Directions
Find each line in the listing below that contains the word "median" and copy those lines in full. The match is case-sensitive.

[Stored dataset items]
*** Block opens ***

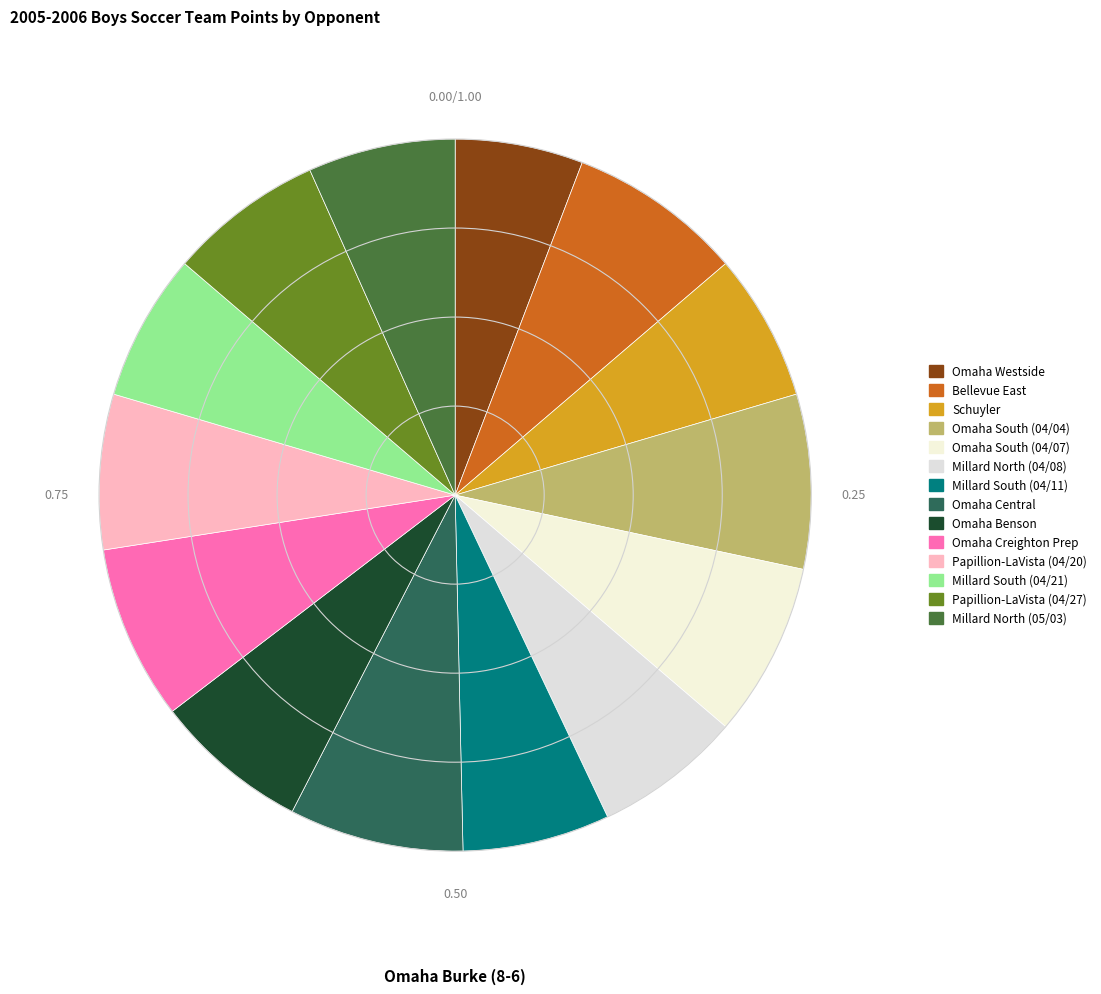

Combined, do Papillion-LaVista (04/20) and Millard North (04/08) account for over 50%?

No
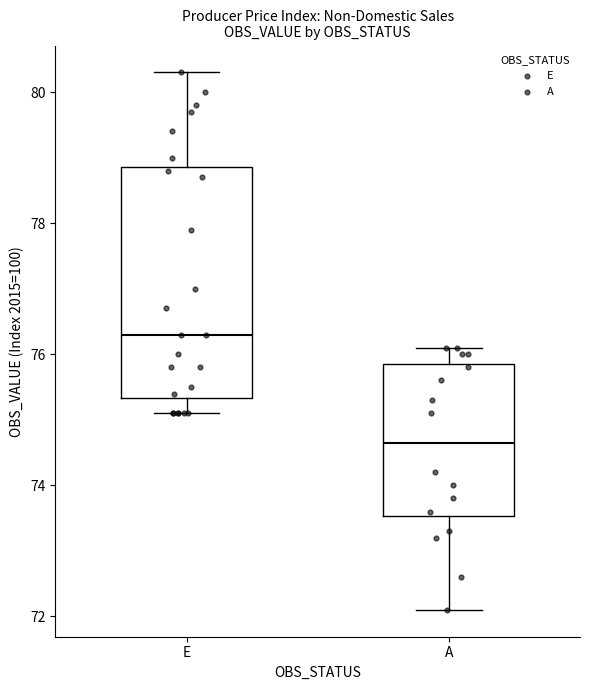

Reading left to right, transcribe this box plot: for each box, give where its median line is, the range the box spans, and where its two whiskers end, as read against the y-axis. The values are not printed on the chart, so give them approximately, as read against the axis.

E: median 76.4, box 75.4 to 78.8, whiskers 75.2 to 80.4
A: median 74.6, box 73.6 to 75.8, whiskers 72.2 to 76.2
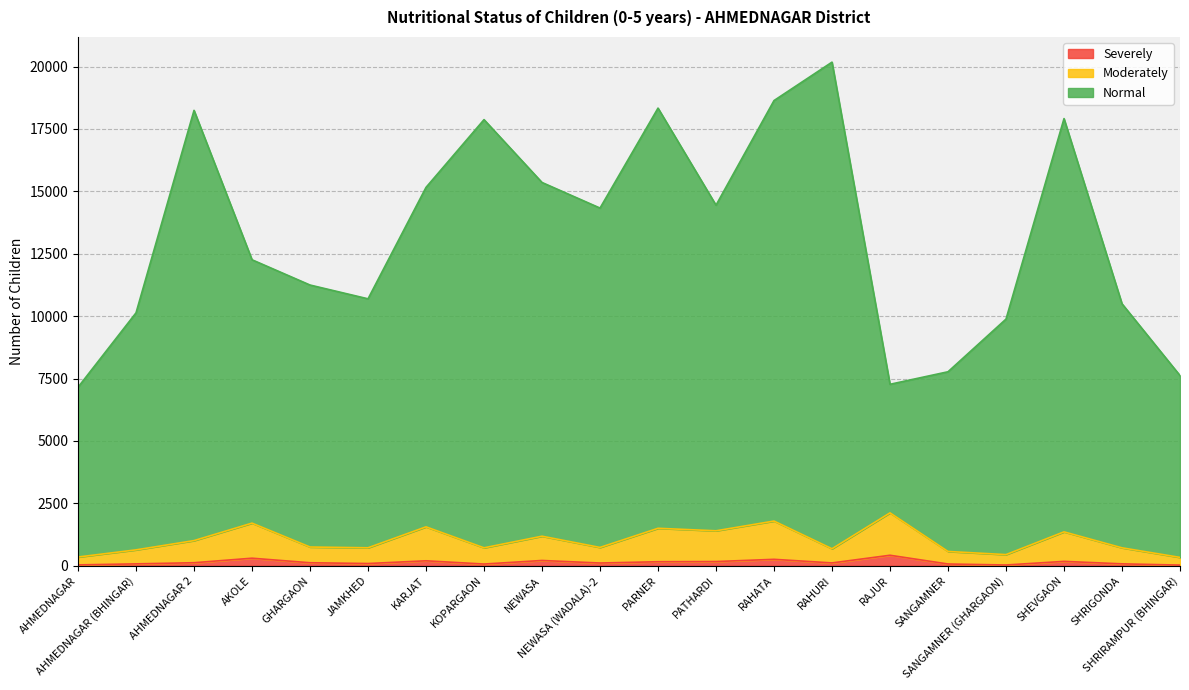

Rank the categories by Moderately value from highest to lowest.

RAJUR, RAHATA, AKOLE, KARJAT, PARNER, PATHARDI, SHEVGAON, NEWASA, AHMEDNAGAR 2, GHARGAON, NEWASA (WADALA)-2, JAMKHED, KOPARGAON, SHRIGONDA, RAHURI, AHMEDNAGAR (BHINGAR), SANGAMNER, SANGAMNER (GHARGAON), AHMEDNAGAR, SHRIRAMPUR (BHINGAR)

*** Block closes ***

Response to this task
Reading left to right, transcribe this box plot: for each box, give where its median line is, the range the box spans, and where its two whiskers end, as read against the y-axis. The values are not printed on the chart, so give them approximately, as read against the axis.
E: median 76.4, box 75.4 to 78.8, whiskers 75.2 to 80.4
A: median 74.6, box 73.6 to 75.8, whiskers 72.2 to 76.2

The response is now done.